One week ago, we published an article regarding the discovery of the different build and finish quality of AMD’s Vega 10 GPU. This time round, folks at Tom’s Hardware have apparently obtained confirmation directly from folks working with AMD regarding the existence of multiple Vega 10 GPU variants.
Most of us may know of the fact that both the Radeon RX Vega 64 and RX Vega 56 are equipped with AMD’s Vega 10 GPU. Their apparent – and expected – differences range from Compute Unit count, TDP rating, and etc. What isn’t “normal” is how the same Vega 10 GPU comes in multiple types of finishes.
According to Tom’s Hardware “special” presentation slides were sent out by AMD to its AIB partners, which contain details about two different Vega 10 GPU packages.

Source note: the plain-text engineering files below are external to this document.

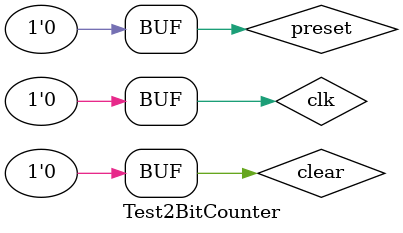
<source format=sv>
`timescale 1ns / 1ps

module Test2BitCounter();
   logic clk;
   logic clear;
   logic preset;
   logic [1:0] Q;
   
   TwoBitUpCounter dut(clk, clear, preset, Q);
   
   initial begin
      preset <= 0;
      clear <= 1;
      #40;
      preset <= 1;
      clear <= 0;
      #40;
      preset <= 0;
   end
   
   always begin
      clk = 1; #5;
      clk = 0; #5;
   end
endmodule
</source>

The first Vega 10 variant is described as the “un-moulded package” and its has an area of 0.78 inch². The other Vega 10 GPU is called the “molded package” and it has a larger surface area of 1.26 inch².
What these descriptions basically mean is that one variant of the Vega 10 GPU comes with a “molding” which consists of epoxy-like material to cover gaps between the GPU and HBM2 memory controller; this ensures that both the GPU and memory controller are at the same height. That said, the other Vega 10 GPU package comes with no molding, which means that the GPU is slightly “taller” compared to the HBM2 memory.
As mentioned in our previous article, the discrepancies between AMD’s Vega 10 GPU are most likely caused by the company employing more than one manufacturer to assemble Vega GPUs. It’s believed that Vega 10 GPUs are currently being manufactured in Taiwan (TSMC?) and South Korea (SK Hynix?).
While this may not necessarily be a problem for reference Radeon Vega graphics cards, AMD’s custom AIB partners may face difficulties in designing a cooling system for custom RX Vega graphics cards. One has to remember that slight differences in height of both the GPU package and VRMs may cause inefficient cooling for a graphics card.
Regardless, it’ll be interesting to see how manufacturers like Asus, Gigabyte, MSI, and etc will come up with a solution for this so-called “GPU problem.”